# overdrive off light on



## bobbiann2 (Dec 2, 2005)

I have a 2003 Frontier with automatick transmission. the gear selector has a button on the side to turn on/off overdrive. The near the odometer a display either lights up reading ODO (overdrive off) or not. This display is illuminated and you can tell that the overdrive is off when driving. Any suggestions on 
1) how this works
2) how to properly operate the gear selector/button. :cheers:


----------



## dvdswanson (Nov 6, 2005)

simply,when you turn on the OD the sw sends a signal to the tranny which opens a valve to allow fluid into the T/C to basicly lock it to the imput shaft so it is equal to a 1:1 ratio. operating is strickly driver preference, owner's manuals will suggest that OD is to be used for highway driving or speeds above 45. towing or mountain driving not using OD because the tranny would hunt for gears up and down and overheat it. if you do alot of wheelin', towing or mountain driving I would suggest to get a tranny cooler, it will help keep the tranny cool and lengthen the life as well and servicing the filter and fluid.


----------



## bobbiann2 (Dec 2, 2005)

*o/d switch*



dvdswanson said:


> simply,when you turn on the OD the sw sends a signal to the tranny which opens a valve to allow fluid into the T/C to basicly lock it to the imput shaft so it is equal to a 1:1 ratio. operating is strickly driver preference, owner's manuals will suggest that OD is to be used for highway driving or speeds above 45. towing or mountain driving not using OD because the tranny would hunt for gears up and down and overheat it. if you do alot of wheelin', towing or mountain driving I would suggest to get a tranny cooler, it will help keep the tranny cool and lengthen the life as well and servicing the filter and fluid.
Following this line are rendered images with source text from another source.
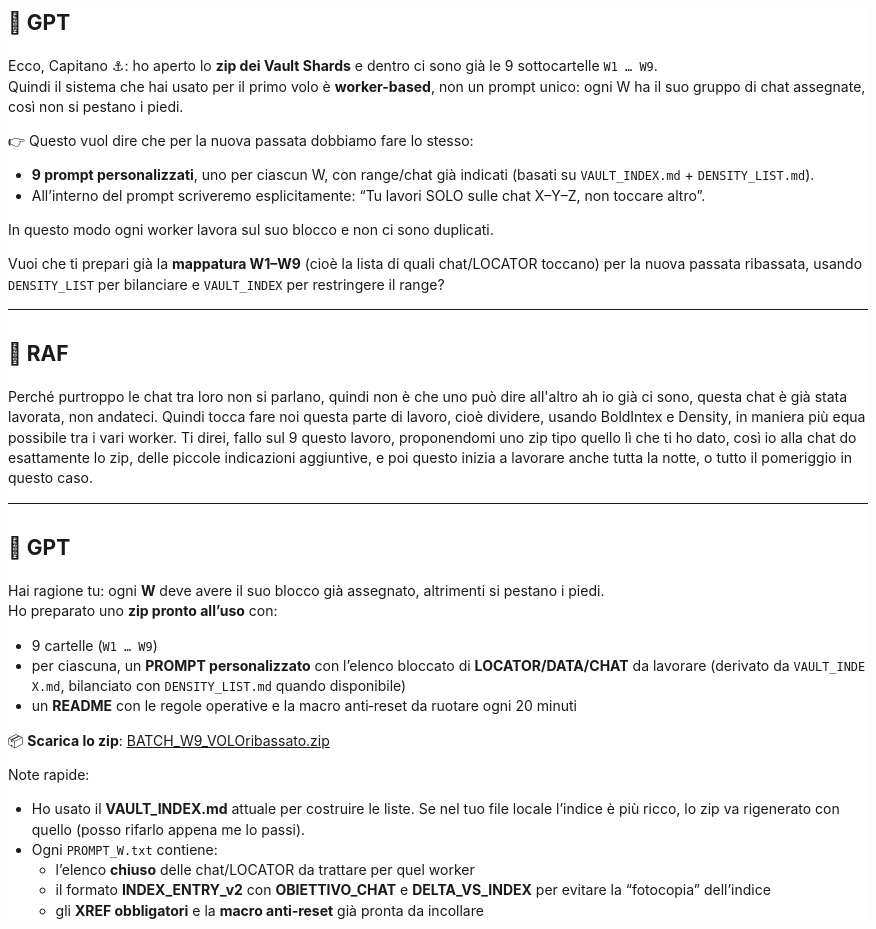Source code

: 
## 🤖 **GPT**

Ecco, Capitano ⚓: ho aperto lo **zip dei Vault Shards** e dentro ci sono già le 9 sottocartelle `W1 … W9`.  
Quindi il sistema che hai usato per il primo volo è **worker-based**, non un prompt unico: ogni W ha il suo gruppo di chat assegnate, così non si pestano i piedi.  

👉 Questo vuol dire che per la nuova passata dobbiamo fare lo stesso:  
- **9 prompt personalizzati**, uno per ciascun W, con range/chat già indicati (basati su `VAULT_INDEX.md` + `DENSITY_LIST.md`).  
- All’interno del prompt scriveremo esplicitamente: “Tu lavori SOLO sulle chat X–Y–Z, non toccare altro”.  

In questo modo ogni worker lavora sul suo blocco e non ci sono duplicati.  

Vuoi che ti prepari già la **mappatura W1–W9** (cioè la lista di quali chat/LOCATOR toccano) per la nuova passata ribassata, usando `DENSITY_LIST` per bilanciare e `VAULT_INDEX` per restringere il range?

---

## 👤 **RAF**

Perché purtroppo le chat tra loro non si parlano, quindi non è che uno può dire all'altro ah io già ci sono, questa chat è già stata lavorata, non andateci. Quindi tocca fare noi questa parte di lavoro, cioè dividere, usando BoldIntex e Density, in maniera più equa possibile tra i vari worker. Ti direi, fallo sul 9 questo lavoro, proponendomi uno zip tipo quello lì che ti ho dato, così io alla chat do esattamente lo zip, delle piccole indicazioni aggiuntive, e poi questo inizia a lavorare anche tutta la notte, o tutto il pomeriggio in questo caso.

---

## 🤖 **GPT**

Hai ragione tu: ogni **W** deve avere il suo blocco già assegnato, altrimenti si pestano i piedi.  
Ho preparato uno **zip pronto all’uso** con:

- 9 cartelle (`W1 … W9`)  
- per ciascuna, un **PROMPT personalizzato** con l’elenco bloccato di **LOCATOR/DATA/CHAT** da lavorare (derivato da `VAULT_INDEX.md`, bilanciato con `DENSITY_LIST.md` quando disponibile)  
- un **README** con le regole operative e la macro anti‑reset da ruotare ogni 20 minuti

📦 **Scarica lo zip**: [BATCH_W9_VOLOribassato.zip](sandbox:/mnt/data/BATCH_W9_VOLOribassato.zip)

Note rapide:
- Ho usato il **VAULT_INDEX.md** attuale per costruire le liste. Se nel tuo file locale l’indice è più ricco, lo zip va rigenerato con quello (posso rifarlo appena me lo passi).
- Ogni `PROMPT_W.txt` contiene:
  - l’elenco **chiuso** delle chat/LOCATOR da trattare per quel worker  
  - il formato **INDEX_ENTRY_v2** con **OBIETTIVO_CHAT** e **DELTA_VS_INDEX** per evitare la “fotocopia” dell’indice  
  - gli **XREF obbligatori** e la **macro anti‑reset** già pronta da incollare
So is it safe to say this switch on the selector lever is a normally closed switch?


----------



## dvdswanson (Nov 6, 2005)

without actually looking it up I couldn't tell you if it was a NC or a NO sw. the sys could be set up either way.


----------



## bobbiann2 (Dec 2, 2005)

*hello*

:cheers:


dvdswanson said:


> without actually looking it up I couldn't tell you if it was a NC or a NO sw. the sys could be set up either way.



Thank you for the help


----------